* _What to do_
Without including any image, retype the records word for word.

BEGIN Excerpted data

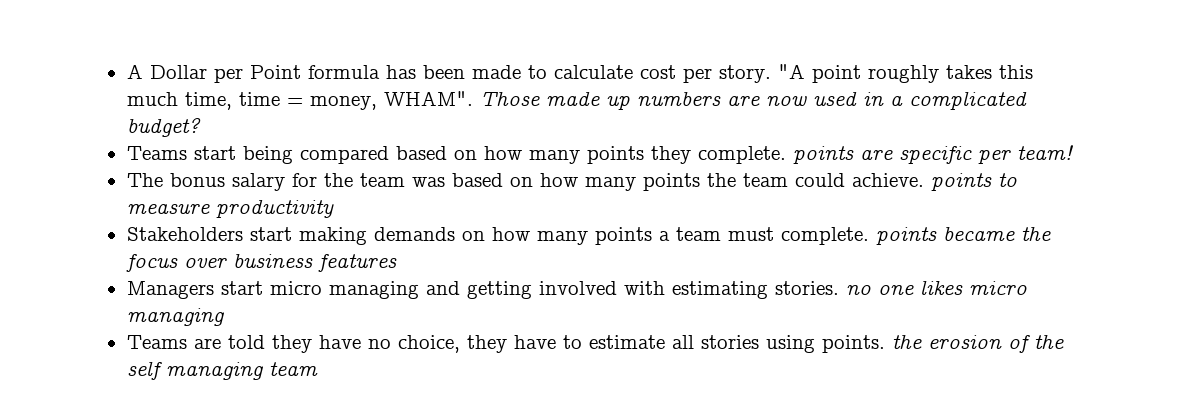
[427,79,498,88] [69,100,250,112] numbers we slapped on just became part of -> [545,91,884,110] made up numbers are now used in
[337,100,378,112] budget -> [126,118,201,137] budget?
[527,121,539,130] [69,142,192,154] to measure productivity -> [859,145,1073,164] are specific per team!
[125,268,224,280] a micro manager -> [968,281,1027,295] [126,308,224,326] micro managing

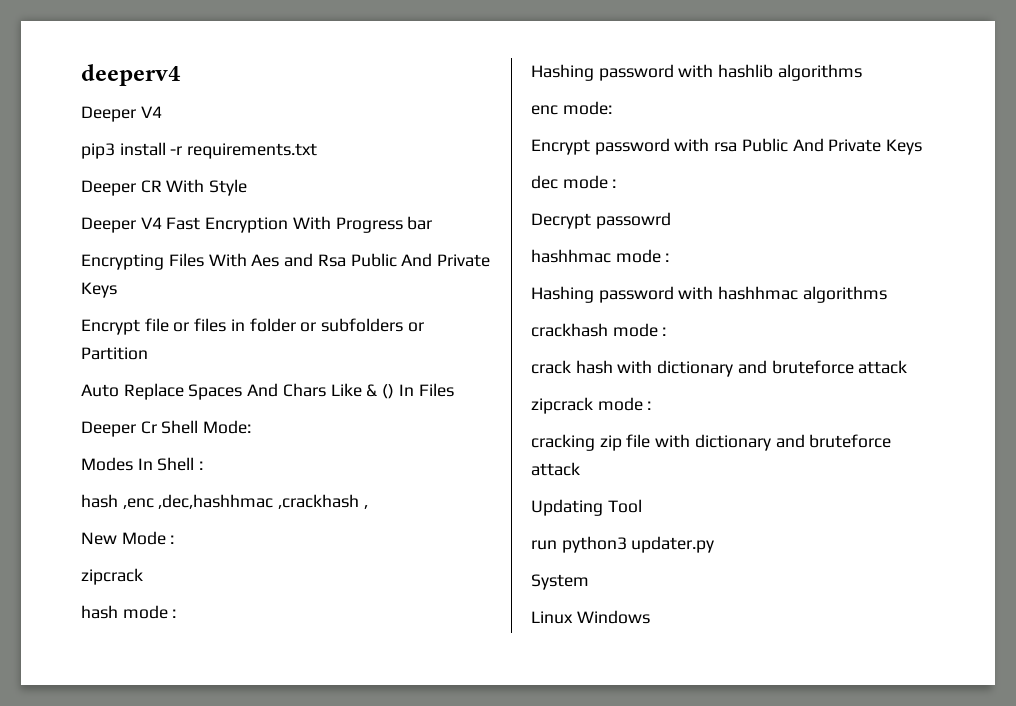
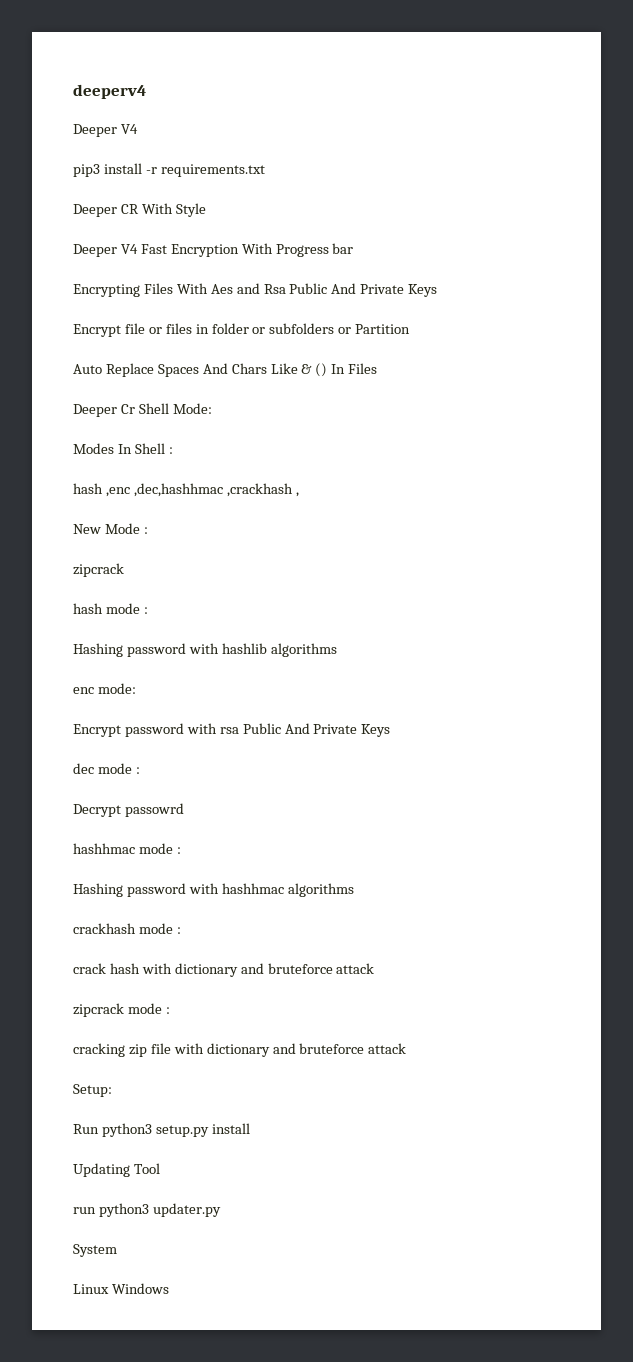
(580, 469) none -> [73,1084,112,1097] [73,1123,250,1137] // Setup: // Run python3 setup.py install

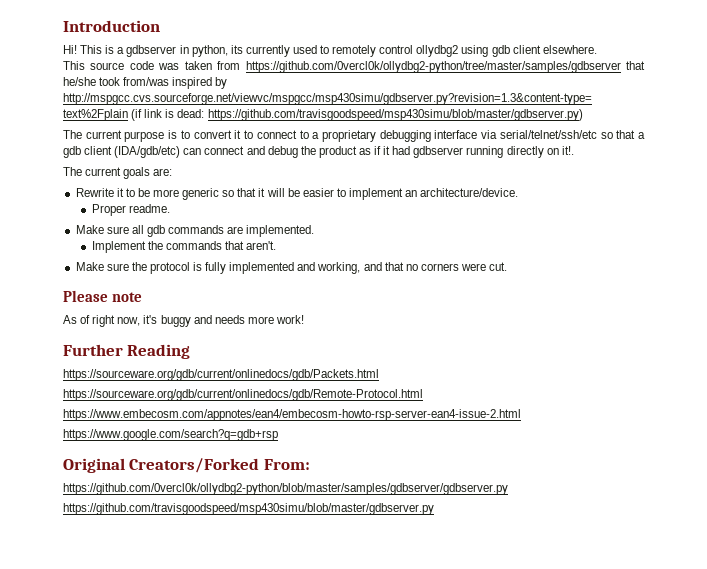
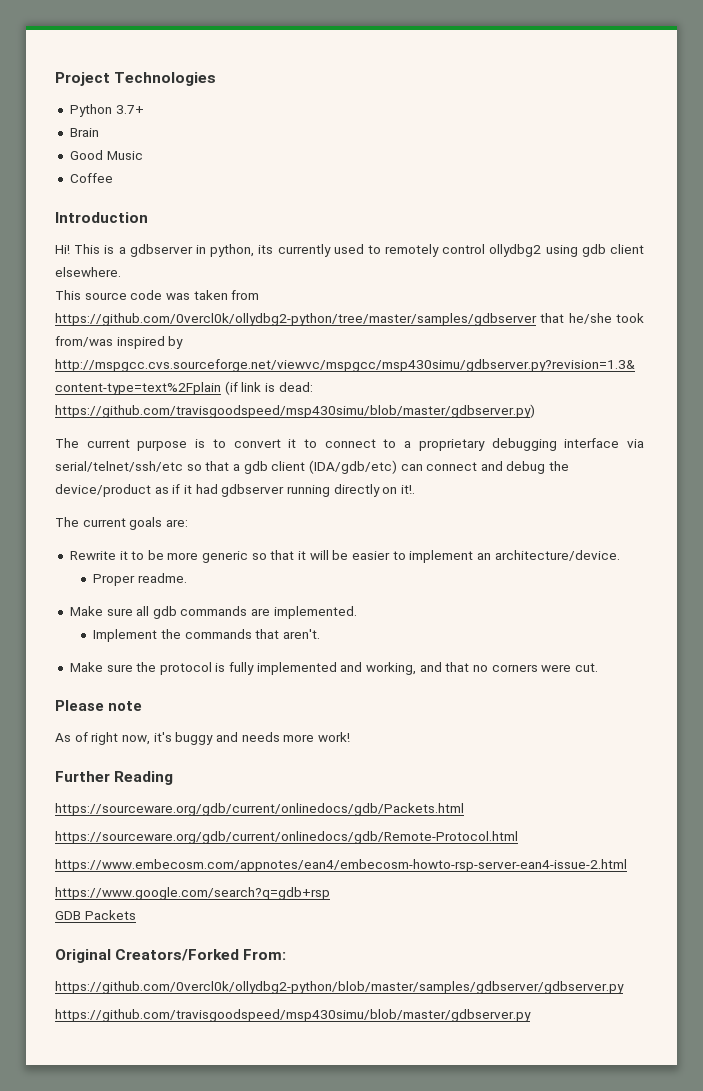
(63, 26) none -> [55,72,217,86] [69,104,144,117] [69,128,99,137] [69,150,143,160] [69,173,113,183] Project Technologies // Python 3.7+ // Brain // Good Music // Coffee //
[318,146,357,158] product -> [55,484,151,497] device/product
(278, 435) none -> [55,910,136,920] // GDB Packets

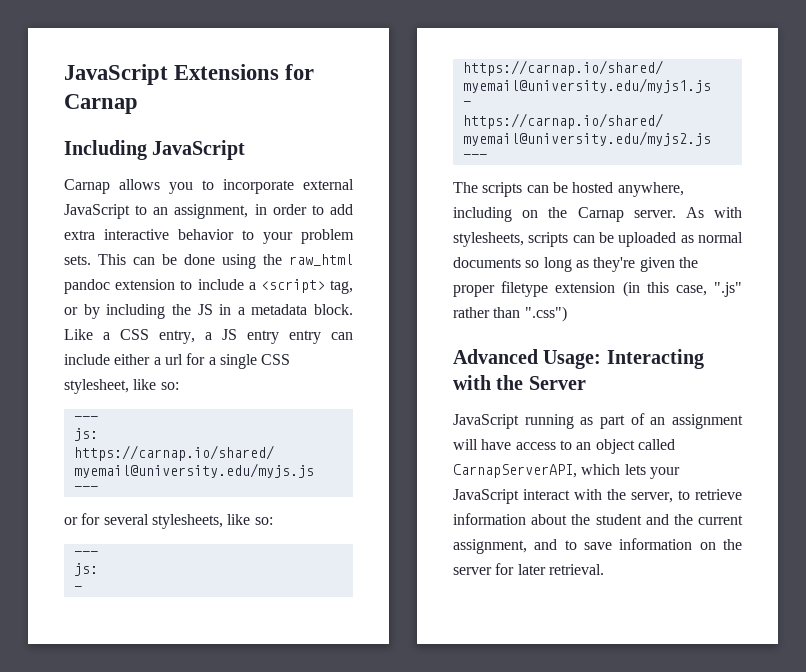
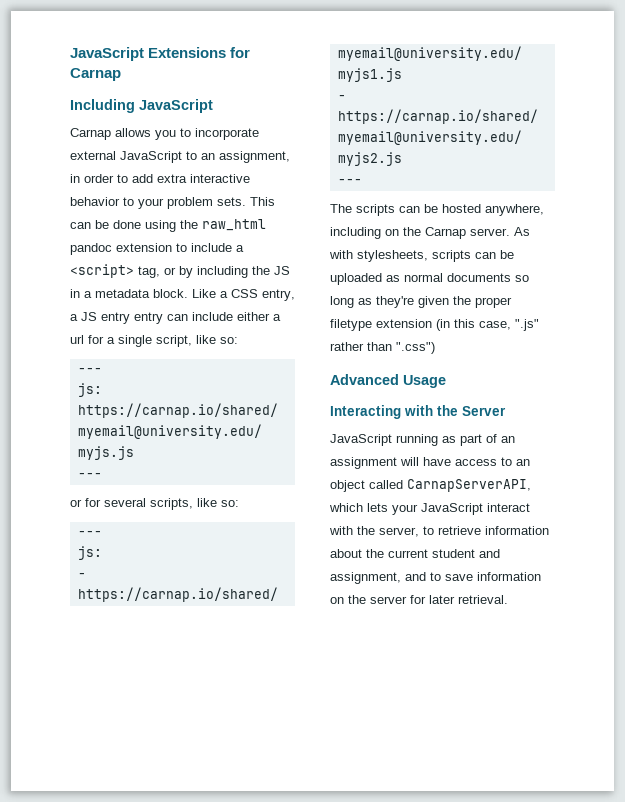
[261,354,291,365] [64,379,129,394] CSS stylesheet, -> [156,335,192,347] script,
[151,514,223,529] stylesheets, -> [150,498,193,510] scripts,
[543,350,602,369] Usage: -> [403,375,446,388] Usage //
(591, 519) none -> [388,549,428,558] current
[673,514,743,525] the current -> (500, 553) none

END Excerpted data

* _Solution for this task_
[427,79,498,88] [69,100,250,112] numbers we slapped on just became part of -> [545,91,884,110] made up numbers are now used in
[337,100,378,112] budget -> [126,118,201,137] budget?
[527,121,539,130] [69,142,192,154] to measure productivity -> [859,145,1073,164] are specific per team!
[125,268,224,280] a micro manager -> [968,281,1027,295] [126,308,224,326] micro managing

(580, 469) none -> [73,1084,112,1097] [73,1123,250,1137] // Setup: // Run python3 setup.py install

(63, 26) none -> [55,72,217,86] [69,104,144,117] [69,128,99,137] [69,150,143,160] [69,173,113,183] Project Technologies // Python 3.7+ // Brain // Good Music // Coffee //
[318,146,357,158] product -> [55,484,151,497] device/product
(278, 435) none -> [55,910,136,920] // GDB Packets

[261,354,291,365] [64,379,129,394] CSS stylesheet, -> [156,335,192,347] script,
[151,514,223,529] stylesheets, -> [150,498,193,510] scripts,
[543,350,602,369] Usage: -> [403,375,446,388] Usage //
(591, 519) none -> [388,549,428,558] current
[673,514,743,525] the current -> (500, 553) none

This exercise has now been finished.